Kim still views nuclear arms as the "treasured sword" to protect the regime. But they did not feature heavily in the updated bylaws, signaling both Pyongyang's shift from developing to maintaining nuclear capability, and a desire to prevent stoking further tensions with the U.S.
The party also removed references to the parallel pursuit of nuclear and economic development -- a strategy North Korea began reconsidering in 2018 when it restarted nuclear talks with the U.S. Instead, the new by-laws call for greater self-sufficiency, as the North seeks to overcome protracted economic sanctions and win international recognition as a legitimate nuclear power.
The South Korean government believes that Kim has been transferring more authority to his aides. The new party bylaws established the post of "first secretary," who would act as a proxy for Kim and likely serve as the No. 2 figure in government.

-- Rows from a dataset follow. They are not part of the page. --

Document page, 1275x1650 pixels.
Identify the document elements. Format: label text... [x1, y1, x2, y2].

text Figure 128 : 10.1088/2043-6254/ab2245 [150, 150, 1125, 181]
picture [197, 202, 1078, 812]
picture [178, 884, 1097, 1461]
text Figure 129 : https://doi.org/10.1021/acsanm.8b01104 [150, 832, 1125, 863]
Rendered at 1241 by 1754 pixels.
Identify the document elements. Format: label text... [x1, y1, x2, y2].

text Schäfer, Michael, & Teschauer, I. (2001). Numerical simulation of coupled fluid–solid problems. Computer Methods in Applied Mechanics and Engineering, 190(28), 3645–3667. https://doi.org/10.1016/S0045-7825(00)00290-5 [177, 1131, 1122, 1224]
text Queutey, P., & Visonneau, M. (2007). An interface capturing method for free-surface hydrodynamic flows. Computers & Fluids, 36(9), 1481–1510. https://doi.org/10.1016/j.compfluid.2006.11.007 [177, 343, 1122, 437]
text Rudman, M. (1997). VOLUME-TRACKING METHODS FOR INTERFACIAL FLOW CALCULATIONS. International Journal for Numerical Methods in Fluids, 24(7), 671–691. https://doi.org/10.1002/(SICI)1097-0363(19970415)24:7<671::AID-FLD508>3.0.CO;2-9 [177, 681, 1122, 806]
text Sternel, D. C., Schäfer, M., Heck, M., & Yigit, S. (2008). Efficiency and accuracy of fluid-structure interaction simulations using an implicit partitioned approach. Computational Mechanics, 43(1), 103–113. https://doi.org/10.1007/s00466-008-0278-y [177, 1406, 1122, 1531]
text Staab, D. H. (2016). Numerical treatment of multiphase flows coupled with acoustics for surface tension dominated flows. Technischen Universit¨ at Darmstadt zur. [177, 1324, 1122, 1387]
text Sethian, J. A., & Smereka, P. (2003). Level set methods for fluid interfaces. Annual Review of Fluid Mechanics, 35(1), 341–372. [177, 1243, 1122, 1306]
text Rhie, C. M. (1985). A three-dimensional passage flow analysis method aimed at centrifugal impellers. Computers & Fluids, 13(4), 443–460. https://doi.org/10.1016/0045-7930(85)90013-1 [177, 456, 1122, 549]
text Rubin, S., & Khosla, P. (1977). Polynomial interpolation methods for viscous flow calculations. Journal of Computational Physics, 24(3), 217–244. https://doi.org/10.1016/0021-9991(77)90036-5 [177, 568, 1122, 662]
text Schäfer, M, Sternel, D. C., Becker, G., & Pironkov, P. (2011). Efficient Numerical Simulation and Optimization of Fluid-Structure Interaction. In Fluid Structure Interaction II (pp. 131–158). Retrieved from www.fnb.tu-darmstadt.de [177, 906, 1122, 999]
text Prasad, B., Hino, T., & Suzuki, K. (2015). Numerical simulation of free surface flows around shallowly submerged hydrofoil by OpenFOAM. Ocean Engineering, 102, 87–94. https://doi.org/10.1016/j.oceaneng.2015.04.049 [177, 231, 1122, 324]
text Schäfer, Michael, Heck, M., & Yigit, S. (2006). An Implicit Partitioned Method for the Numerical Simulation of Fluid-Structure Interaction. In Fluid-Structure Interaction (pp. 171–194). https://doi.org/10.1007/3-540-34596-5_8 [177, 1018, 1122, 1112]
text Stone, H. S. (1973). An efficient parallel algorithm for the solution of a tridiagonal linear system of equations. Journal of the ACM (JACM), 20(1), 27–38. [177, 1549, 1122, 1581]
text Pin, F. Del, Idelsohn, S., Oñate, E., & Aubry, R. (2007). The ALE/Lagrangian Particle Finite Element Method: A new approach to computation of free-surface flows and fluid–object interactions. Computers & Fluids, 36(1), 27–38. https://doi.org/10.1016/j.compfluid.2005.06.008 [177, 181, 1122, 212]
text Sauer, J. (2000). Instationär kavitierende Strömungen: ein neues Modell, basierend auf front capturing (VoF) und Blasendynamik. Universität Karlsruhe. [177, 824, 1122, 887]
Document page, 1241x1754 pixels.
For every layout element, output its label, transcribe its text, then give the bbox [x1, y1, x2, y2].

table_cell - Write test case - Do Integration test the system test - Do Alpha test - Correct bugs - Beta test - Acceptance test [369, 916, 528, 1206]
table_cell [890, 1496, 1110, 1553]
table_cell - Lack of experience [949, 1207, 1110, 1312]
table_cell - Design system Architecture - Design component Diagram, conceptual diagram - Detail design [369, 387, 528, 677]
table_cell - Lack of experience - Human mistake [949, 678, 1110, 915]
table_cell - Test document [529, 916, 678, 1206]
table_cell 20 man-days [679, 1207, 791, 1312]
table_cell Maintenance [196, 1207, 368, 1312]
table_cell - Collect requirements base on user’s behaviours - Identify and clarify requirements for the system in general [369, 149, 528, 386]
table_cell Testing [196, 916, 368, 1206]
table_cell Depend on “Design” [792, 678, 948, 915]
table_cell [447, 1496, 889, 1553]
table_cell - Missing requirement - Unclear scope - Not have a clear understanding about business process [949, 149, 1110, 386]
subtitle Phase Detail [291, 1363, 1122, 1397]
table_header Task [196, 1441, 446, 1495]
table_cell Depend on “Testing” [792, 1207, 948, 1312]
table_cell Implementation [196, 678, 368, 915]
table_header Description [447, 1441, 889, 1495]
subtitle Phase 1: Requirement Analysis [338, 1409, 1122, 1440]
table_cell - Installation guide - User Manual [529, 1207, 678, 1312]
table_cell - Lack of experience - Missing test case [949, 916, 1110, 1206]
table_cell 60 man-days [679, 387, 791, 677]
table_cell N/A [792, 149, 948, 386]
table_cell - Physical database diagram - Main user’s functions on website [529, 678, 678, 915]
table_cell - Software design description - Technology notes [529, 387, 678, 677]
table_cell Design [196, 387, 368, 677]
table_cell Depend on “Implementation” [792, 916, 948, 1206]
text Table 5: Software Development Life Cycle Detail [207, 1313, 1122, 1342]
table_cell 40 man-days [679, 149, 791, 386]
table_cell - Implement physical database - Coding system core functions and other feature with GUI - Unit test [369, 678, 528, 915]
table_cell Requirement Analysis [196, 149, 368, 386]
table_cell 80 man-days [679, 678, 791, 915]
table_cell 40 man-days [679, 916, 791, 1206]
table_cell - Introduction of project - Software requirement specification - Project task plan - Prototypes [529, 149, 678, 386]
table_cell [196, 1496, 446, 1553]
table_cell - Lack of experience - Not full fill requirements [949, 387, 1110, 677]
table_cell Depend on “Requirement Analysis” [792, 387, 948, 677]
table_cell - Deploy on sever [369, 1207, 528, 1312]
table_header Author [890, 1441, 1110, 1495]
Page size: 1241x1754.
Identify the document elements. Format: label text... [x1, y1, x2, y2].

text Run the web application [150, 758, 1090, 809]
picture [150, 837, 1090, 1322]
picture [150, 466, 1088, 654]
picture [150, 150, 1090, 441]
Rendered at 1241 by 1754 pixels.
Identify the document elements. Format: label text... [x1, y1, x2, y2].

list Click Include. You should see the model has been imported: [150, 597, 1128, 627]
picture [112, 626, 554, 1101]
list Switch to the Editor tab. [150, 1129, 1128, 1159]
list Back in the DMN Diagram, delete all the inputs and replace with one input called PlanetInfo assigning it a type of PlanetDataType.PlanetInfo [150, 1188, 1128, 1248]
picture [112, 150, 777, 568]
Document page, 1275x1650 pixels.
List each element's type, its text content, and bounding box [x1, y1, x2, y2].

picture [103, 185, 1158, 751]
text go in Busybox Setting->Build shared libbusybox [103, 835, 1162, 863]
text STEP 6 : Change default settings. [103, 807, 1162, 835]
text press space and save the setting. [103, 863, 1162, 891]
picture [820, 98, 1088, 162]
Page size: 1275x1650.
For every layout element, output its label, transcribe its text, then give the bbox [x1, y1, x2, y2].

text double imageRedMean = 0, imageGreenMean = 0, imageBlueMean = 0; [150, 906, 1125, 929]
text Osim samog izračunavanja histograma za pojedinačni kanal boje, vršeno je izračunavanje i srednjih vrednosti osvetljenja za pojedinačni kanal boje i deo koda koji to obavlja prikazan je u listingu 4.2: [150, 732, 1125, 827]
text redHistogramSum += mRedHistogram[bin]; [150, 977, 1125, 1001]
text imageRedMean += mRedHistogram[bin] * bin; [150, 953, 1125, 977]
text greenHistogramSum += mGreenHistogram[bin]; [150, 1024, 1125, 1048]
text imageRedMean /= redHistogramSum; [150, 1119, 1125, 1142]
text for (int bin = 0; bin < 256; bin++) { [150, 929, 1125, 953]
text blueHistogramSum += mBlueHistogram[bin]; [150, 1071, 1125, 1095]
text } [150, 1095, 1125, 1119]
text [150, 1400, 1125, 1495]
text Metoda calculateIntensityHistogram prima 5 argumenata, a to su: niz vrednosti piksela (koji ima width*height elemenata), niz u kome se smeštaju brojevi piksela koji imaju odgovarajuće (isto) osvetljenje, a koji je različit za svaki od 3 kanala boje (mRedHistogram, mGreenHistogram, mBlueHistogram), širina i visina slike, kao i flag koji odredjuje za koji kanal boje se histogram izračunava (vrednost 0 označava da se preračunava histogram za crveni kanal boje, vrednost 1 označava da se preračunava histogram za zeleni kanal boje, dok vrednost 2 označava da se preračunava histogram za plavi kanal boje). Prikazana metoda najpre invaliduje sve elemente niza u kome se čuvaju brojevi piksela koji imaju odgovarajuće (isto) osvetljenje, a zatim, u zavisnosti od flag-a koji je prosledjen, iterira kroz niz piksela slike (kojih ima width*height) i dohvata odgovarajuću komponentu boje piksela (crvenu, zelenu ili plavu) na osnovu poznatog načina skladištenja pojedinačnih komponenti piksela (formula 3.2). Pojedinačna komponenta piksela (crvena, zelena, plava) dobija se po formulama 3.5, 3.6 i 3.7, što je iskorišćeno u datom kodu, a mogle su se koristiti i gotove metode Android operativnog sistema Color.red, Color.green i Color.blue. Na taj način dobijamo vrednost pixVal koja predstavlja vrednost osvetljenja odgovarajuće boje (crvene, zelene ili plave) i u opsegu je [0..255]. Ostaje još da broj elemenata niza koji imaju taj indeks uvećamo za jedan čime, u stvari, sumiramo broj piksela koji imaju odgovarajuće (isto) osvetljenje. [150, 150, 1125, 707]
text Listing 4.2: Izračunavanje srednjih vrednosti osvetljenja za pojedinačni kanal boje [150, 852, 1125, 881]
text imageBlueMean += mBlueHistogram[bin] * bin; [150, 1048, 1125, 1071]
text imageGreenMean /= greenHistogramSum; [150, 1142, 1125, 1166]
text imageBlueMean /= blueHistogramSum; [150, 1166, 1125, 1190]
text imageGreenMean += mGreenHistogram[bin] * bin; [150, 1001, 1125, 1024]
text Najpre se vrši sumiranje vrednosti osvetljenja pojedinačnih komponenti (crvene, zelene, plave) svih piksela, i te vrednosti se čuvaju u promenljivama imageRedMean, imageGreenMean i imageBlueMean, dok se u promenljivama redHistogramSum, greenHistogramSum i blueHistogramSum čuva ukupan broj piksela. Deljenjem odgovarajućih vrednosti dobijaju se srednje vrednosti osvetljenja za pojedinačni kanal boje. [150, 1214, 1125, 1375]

The post is believed to have been granted to Jo Yong Won, a member of the Workers' Party Politburo standing committee and a trusted aide to Kim. Jo may be tasked with certain delicate economic policies that could pose risks for Kim if handled himself, and potentially take responsibility for any failures.
There is also speculation that the post was created so Kim could give greater authority to his sister Kim Yo Jong, who is currently the deputy director of the party's propaganda department, should he become incapacitated in some way.